Labels: convergence, journalism education
2 Comments:
Hmm.... never occured to me that journalism should only be taught at a graduate level. It makes sense for a few reasons.
1. A lot of people who go into journalism (either straight into working or to grad school) didn't study it at the undergrad level. I know I didn't.
2. More importantly -- Journalism school is a rushed, fixed process -- At least, my experience of it was. I'm a part time student at Columbia's J-school, supposedly the best. Yet, I'm done and pushed out in just two years. The full time students are forced out after 10 months.
Other than a business network, what can you really gain in 10 months? Programming, hardcore multi-media skills -- ignored.
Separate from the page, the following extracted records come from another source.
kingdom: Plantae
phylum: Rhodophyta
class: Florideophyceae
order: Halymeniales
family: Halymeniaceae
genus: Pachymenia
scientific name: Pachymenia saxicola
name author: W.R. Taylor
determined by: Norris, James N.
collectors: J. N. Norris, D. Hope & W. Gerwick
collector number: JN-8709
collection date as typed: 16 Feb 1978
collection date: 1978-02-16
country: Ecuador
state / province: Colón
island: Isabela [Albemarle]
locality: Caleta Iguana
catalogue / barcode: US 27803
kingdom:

Hell -- even solid lede writing is glossed over in that crunched time process.
Probably because it's assumed that you could have learned some of these things as an undergrad.
And then they give you an MS -- a Masters in Science..... science???
If it's a science -- let's treat it like one and at least have an agreed upon set of skills. Otherwise, let's call it what it is -- an MA.
It also makes sense in a couple of other areas:
-- If we follow the push by people like Phil Meyer who want journalism more professionalized, a professional school actually seems to have a better place at the graduate level. I think the argument can be made that what we teach is more akin to law (how to navigate the system, how to apply critical thinking to breaking down a situation, how to do specialized research, how to effectively present, "written" and oral).
-- If we hew to the idea that journalists should have a broad liberal-arts education, it makes it easier to do that as an undergrad and then concentrate on the skill set as a grad, rather than having to fight the battle over hours allowed by accreditation.
But I also think there is a vein of opposition in part of the industry -- a fear that if they all come out with master's degrees, they'll want more money. There clearly is an anti-intellectual streak in part of the business, and this would just aggravate that.